Soris barely managed to dodge as something small flew by his head.
It had all come to pass, just as Kanam had predicted. Jim Randus would wait for the boy using his precious girl as bait, Sish would find another way in, being a rebel and probably smart despite his rage, and then Soris would have an opportunity to fight the boy. But how did you use a large shield in a narrow hallway, let alone a sword.
Soris managed to come around the corner of the lavish hallway of Jim Randus’ mansion, and finally he saw the face of the Deserter. The anger he usually displayed still, but now lessened and a calm seemed to control it. He was actually thinking the situation through and that worried Soris.
“Sish!” Soris called ahead, hoping the boy would talk to him once more.
That was not to be, though.
Soris barely blocked a flying object he just barely identified as a metal beam of some sort. Whatever it was from, the boy had more of them floating around his back. This was bad. His control was getting better and better. He needed to be captured and soon, but was Soris really the one to do it? The Herald Reoter had thought so, but Soris still doubted it. After all, he had a Lesser Will that could only lift a small rock and with a lot of effort. How could he match someone with a larger Will than even the Heralds?
Words had to be the answer.
“Please, Sish, we can talk this out!” Soris yelled, barely blocking another rod of metal with his immense shield. It was hard to maneuver such a large tool in this cramped hallway.
“Out of my way, Captain,” the boy growled.
Then the world went black.
For a while Soris simply drifted, unaware of what had happened or even what he had been doing. Instead, he thought of Sarah. She had been lost to him a long while back and with her loss, Soris stopped caring about the world. He only acted like he was still the same man to satisfy a promise.
It had been a day like any other; Soris had returned from a patrol and found Sarah in the kitchen of their house in the outskirts of the Line. She looked beautiful, with long golden hair and a strong, yet gentle, face.
“Can you promise me something,” she had said just before he reached her.
“Anything for you,” Soris had replied, meaning it.
She smiled and wrapped her small arms around his waist. “Always be someone others can depend on,” she said with a smile, “Like I do.”

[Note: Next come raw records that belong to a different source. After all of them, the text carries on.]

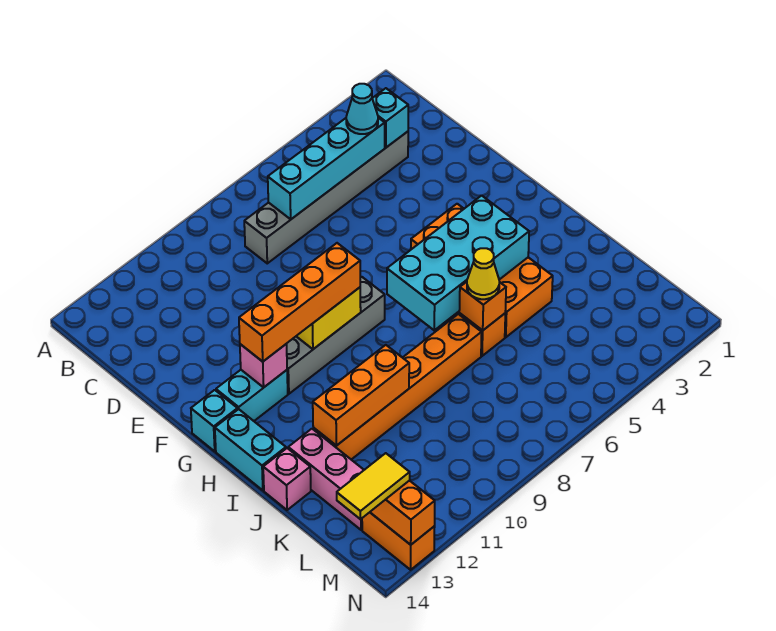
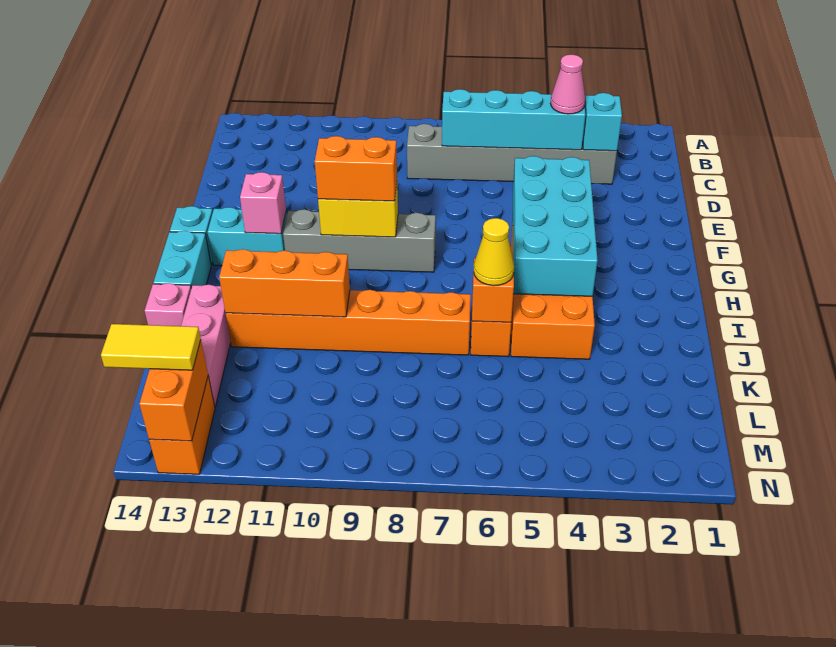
cyan 1x1 cone [346,84,378,134] -> pink 1x1 cone [551,55,585,114]
orange 1x4 brick [239,243,360,362] -> orange 1x2 brick [315,136,397,201]
cyan 2x4 brick [387,196,529,330] -> cyan 2x4 brick turned to [513,156,598,296]

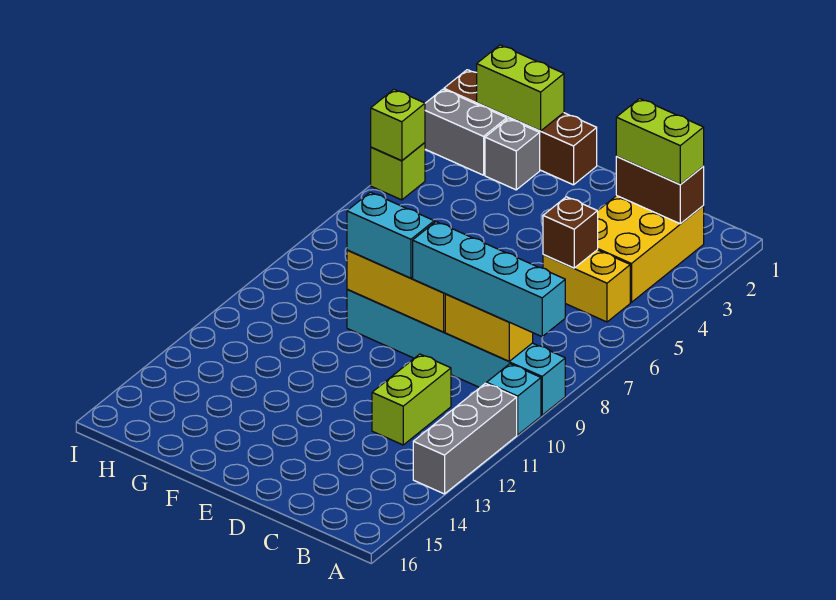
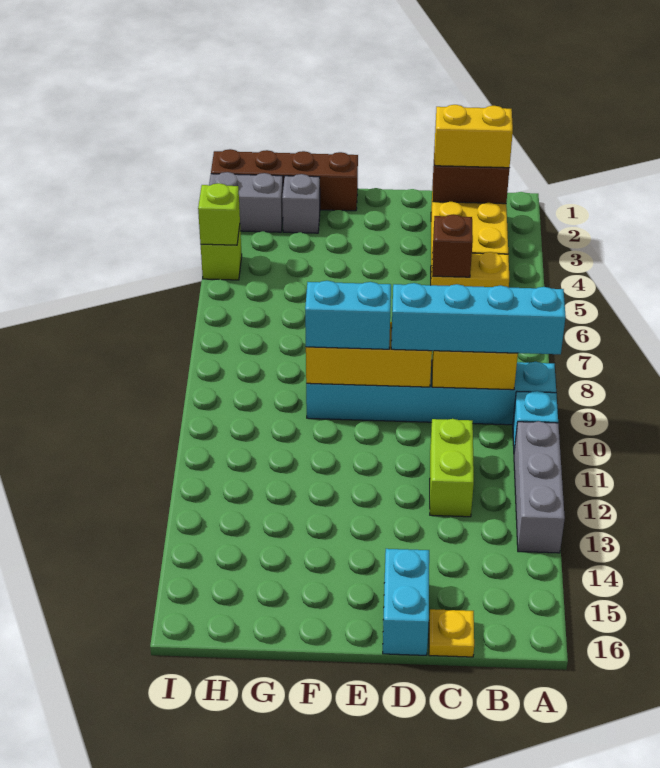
lime 1x2 brick [616,99,704,185] -> yellow 1x2 brick [435,105,513,168]
none -> yellow 1x1 plate [429,609,474,657]
none -> cyan 1x2 brick [383,549,429,655]
lime 1x2 brick [477,45,564,131] -> none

He had promised. Soris had always remembered that he had. He had to be the one that others looked up to and depended on for answers, order, and justice. It wasn’t that he necessarily cared about the people, nor that he cared about his own image, but never would he betray Sarah. She was his world.
Now was no different.
Soris’ vision came slowly back to him. He sat in the hallway where the boy – Sish – had attacked. A pain echoed through his body, originating in his head. Soris checked himself and found a huge welt on his head. Well, this was what he got for taking no helmet when he left to go on patrol.

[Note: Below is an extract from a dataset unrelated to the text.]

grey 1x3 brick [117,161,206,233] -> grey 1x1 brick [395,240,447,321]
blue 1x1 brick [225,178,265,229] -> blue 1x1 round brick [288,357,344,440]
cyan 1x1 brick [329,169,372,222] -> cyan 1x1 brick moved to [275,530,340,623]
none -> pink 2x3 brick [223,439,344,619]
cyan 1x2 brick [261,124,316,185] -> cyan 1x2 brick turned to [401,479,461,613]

Standing up, Soris took up his sword and shield once more. Around him lay the bodies of several dozen officers, stretching down both halls. Thankfully, Soris saw they each breathed slowly. The boy wasn’t angry like before at least. Radiant God above, Soris hoped it stayed this way. The last thing they needed was another massacre like the Block.

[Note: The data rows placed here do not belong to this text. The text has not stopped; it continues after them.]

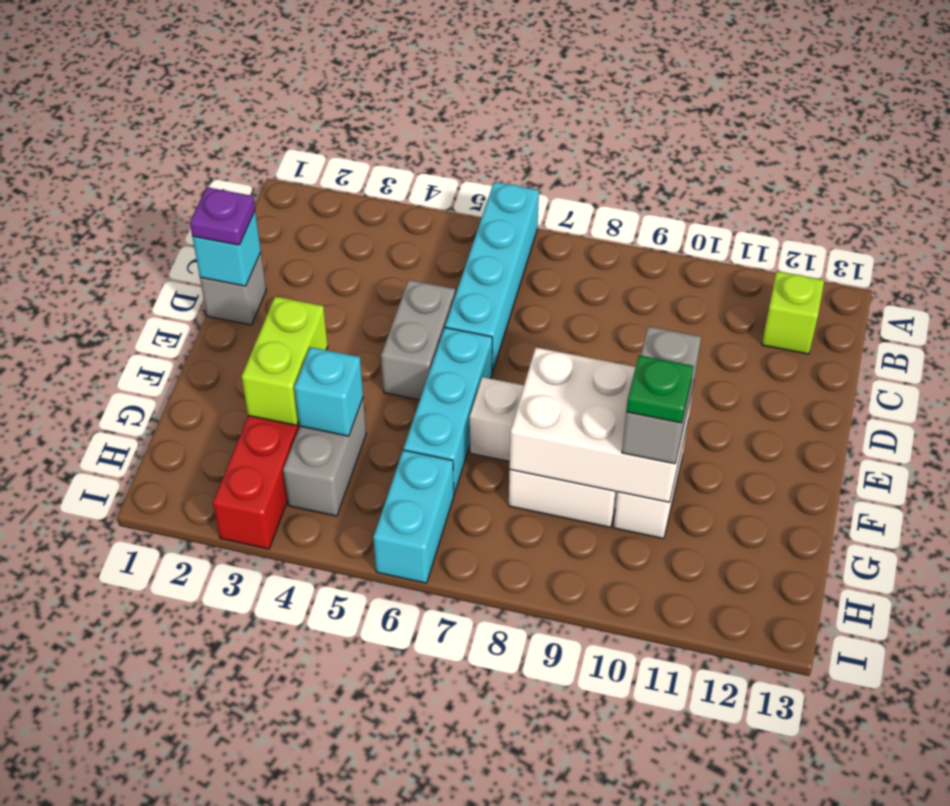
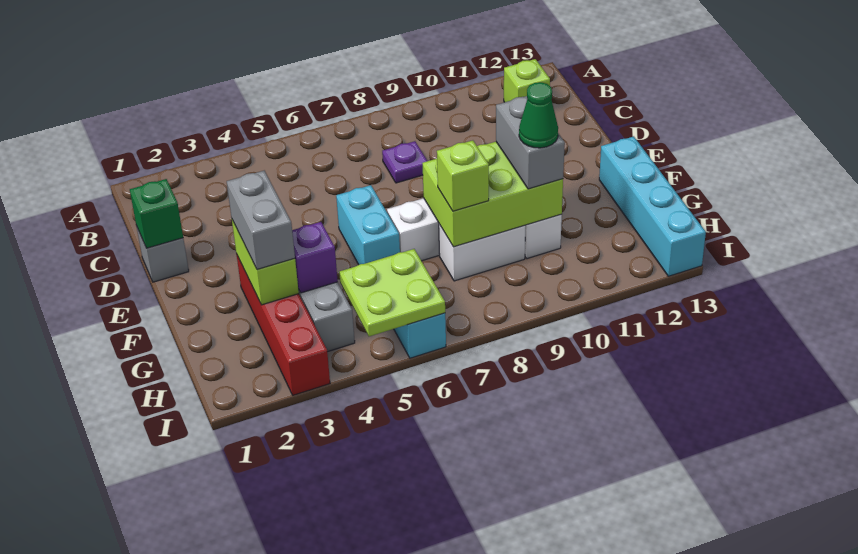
cyan 1x4 brick [445,182,539,373] -> cyan 1x4 brick moved to [599,136,706,276]
cyan 1x1 brick [193,211,261,286] -> green 1x1 brick [130,179,183,248]
purple 1x1 plate [190,187,255,245] -> purple 1x1 plate moved to [382,141,427,183]
grey 1x2 brick [381,280,455,400] -> grey 1x2 brick moved to [227,171,295,270]
cyan 1x3 brick [404,328,492,494] -> cyan 1x2 brick [336,185,400,265]
white 2x3 brick [510,347,694,502] -> lime 2x3 brick [422,142,563,247]
cyan 1x1 brick [294,347,363,436] -> purple 1x1 brick [292,222,338,293]
none -> lime 1x1 brick [437,140,489,211]
green 1x1 plate [626,355,693,423] -> green 1x1 cone [519,82,558,148]
none -> lime 2x2 plate [339,249,445,336]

Soris quickly hurried down the hall to where the open door to Jim Randus’ sitting room had been. Now it was an empty room, save the boy and Jim Randus. Of the serving girl, there was no sign. Soris kept himself hidden for the moment and crept into the room. Sish’s back was facing the doorway.
“..answer now!” the boy was yelling at Jim.
The Divine had noticed Soris crawling forward and seemed to grow calmer, but it was plain to see the panic on the man’s face. Jim wasn’t one to panic either. It worried Soris, but he kept on moving.
“I killed those three as a mercy, Fifteenth!” Jim said sternly, his voice laced with fear, though not consuming it yet.
“A mercy!?” the boy yelled back, his anger seeming to grow every second. When would he blow? “You killed them while they were still alive! They could have been saved!”
“No!” Jim was gaining confidence with each step Soris made. Soris had been forced to sneak on many people in order to keep them from causing harm, sometimes. With no rocks or litter on the clean ground of the room, it was easy to move silently across towards his target.
“They had taken mortal wounds, Fifteenth,” Jim continued, “I only saved the girl because her wounds were minor and I thought you to be dead.”
His argument confused Soris, but he ignored it. It had nothing to do with Soris and he was almost upon Sish. Just a few more steps.
“You could have tried!”
Then, just as Soris was about to grab the boy and succeed in his mission charged by the Herald, he turned.
Soris’ eyes met eyes burning with rage.